Surge in universal credit claims highlights precarious financial situation of demographic.
Increasing numbers of people aged over 50 in the UK do not have enough money to pay for basic necessities, a study of labour market statistics has shown.
Claims for universal credit, which is available only to households with savings of less than £16,000, from the over-50s have more than doubled since March.
The research, commissioned by Rest Less, a website for the over-50s, came after Ipsos Mori found the coronavirus crisis could leave the next generation of retirees significantly poorer and sicker.
Stuart Lewis, the founder of Rest Less, said: “Sadly, this is only the tip of the iceberg as many of those unemployed in their 50s will not be eligible to claim universal credit. The surge in older claimants highlights the extremely precarious financial situation that many of this demographic find themselves in today.
“With birth rates having declined for decades, the over-50s have been the main driving force behind the success story of UK employment growth in the years leading up to the pandemic,” he added. “Crucially, they will need to be just as essential to any recovery of the economy on the other side.”
Sue Burton Ross, 66, does not qualify for universal credit even though she is struggling financially. Burton Ross was made redundant from her role as a business support manager in the care sector at the end of February.
Burton Ross has applied for more than 200 jobs and has had 12 interviews.
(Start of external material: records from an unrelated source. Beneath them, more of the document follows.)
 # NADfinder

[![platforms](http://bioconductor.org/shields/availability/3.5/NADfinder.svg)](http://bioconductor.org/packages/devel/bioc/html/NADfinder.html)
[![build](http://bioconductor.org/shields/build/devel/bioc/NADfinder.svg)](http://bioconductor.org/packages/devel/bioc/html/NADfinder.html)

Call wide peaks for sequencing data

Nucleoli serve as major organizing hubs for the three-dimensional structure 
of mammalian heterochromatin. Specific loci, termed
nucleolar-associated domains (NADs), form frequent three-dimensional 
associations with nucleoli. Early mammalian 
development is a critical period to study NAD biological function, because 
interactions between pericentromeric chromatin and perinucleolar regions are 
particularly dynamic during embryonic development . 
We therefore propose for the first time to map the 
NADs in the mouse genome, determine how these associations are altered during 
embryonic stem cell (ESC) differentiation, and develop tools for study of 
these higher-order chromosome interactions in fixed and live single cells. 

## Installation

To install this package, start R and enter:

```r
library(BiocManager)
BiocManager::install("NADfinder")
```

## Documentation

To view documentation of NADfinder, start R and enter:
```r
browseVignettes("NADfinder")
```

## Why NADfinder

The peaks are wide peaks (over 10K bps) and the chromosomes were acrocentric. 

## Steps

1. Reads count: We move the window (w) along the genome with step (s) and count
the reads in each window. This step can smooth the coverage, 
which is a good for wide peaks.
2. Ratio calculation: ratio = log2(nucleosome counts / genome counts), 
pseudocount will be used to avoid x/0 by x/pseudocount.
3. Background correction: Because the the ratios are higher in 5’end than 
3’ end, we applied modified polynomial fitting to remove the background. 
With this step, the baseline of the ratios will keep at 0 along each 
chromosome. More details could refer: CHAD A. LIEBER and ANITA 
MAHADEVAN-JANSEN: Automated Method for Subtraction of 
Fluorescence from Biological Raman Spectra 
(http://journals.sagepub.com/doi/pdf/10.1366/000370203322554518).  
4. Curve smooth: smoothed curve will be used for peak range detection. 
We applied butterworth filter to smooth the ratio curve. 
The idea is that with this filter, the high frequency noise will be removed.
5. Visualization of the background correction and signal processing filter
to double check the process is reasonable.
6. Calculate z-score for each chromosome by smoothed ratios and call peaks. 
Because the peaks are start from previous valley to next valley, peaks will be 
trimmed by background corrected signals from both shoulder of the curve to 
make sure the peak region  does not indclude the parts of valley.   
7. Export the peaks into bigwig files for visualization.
She believes her age is the key reason why she has not been selected for many of these roles. “My mental, physical and financial wellbeing have suffered as a result of jobhunting during the pandemic,” she said. “I cannot access universal credit because I have just started taking my state pension, even though it doesn’t cover my bills.”
The Office for National Statistics figures show claims for universal credit increased by 117% in two months, rising from 304,000 to nearly 660,000. The claims represent about 6% of those aged over 50 who are considered economically active, either in work or actively looking for work.
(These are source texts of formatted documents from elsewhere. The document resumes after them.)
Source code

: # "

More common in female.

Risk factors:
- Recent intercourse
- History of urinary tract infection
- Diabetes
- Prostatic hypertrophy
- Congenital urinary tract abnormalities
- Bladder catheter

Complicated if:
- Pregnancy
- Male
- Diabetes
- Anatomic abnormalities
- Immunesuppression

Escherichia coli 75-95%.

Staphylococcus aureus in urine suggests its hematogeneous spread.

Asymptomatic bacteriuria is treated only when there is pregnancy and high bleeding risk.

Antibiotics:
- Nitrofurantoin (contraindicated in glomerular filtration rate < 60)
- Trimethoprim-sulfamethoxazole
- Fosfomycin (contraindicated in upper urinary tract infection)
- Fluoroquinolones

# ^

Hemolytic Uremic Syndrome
Before the pandemic, over-50s were already more likely to be in long-term unemployment than their younger counterparts, while analysis of insolvency data found an alarming increase in female insolvencies over the age of 65.
Lewis said: “In a year when the state pension age increases to 66 and with more over-50s claiming universal credit than those under 25, this is a wakeup call for government policy. The fear is of a lost generation of highly talented, older workers forced permanently into a miserable and unaffordable early retirement.”
Kim Chaplain, the associate director at the Centre for Ageing Better, said: “These figures are really worrying. Without action, we risk seeing many in their 50s and 60s fall out of the workforce years before the state pension age.”
Caroline Abrahams, the charity director at Age UK, said: “Post-pandemic, the government needs to make sure that job centres and other back-to-work support offers have the skills and expertise needed to address the specific barriers faced by older people.
“Otherwise those in their late 50s and 60s may end up having to claim universal credit or draw down savings, which they had worked hard to put by, with the aim of providing them with a decent retirement.”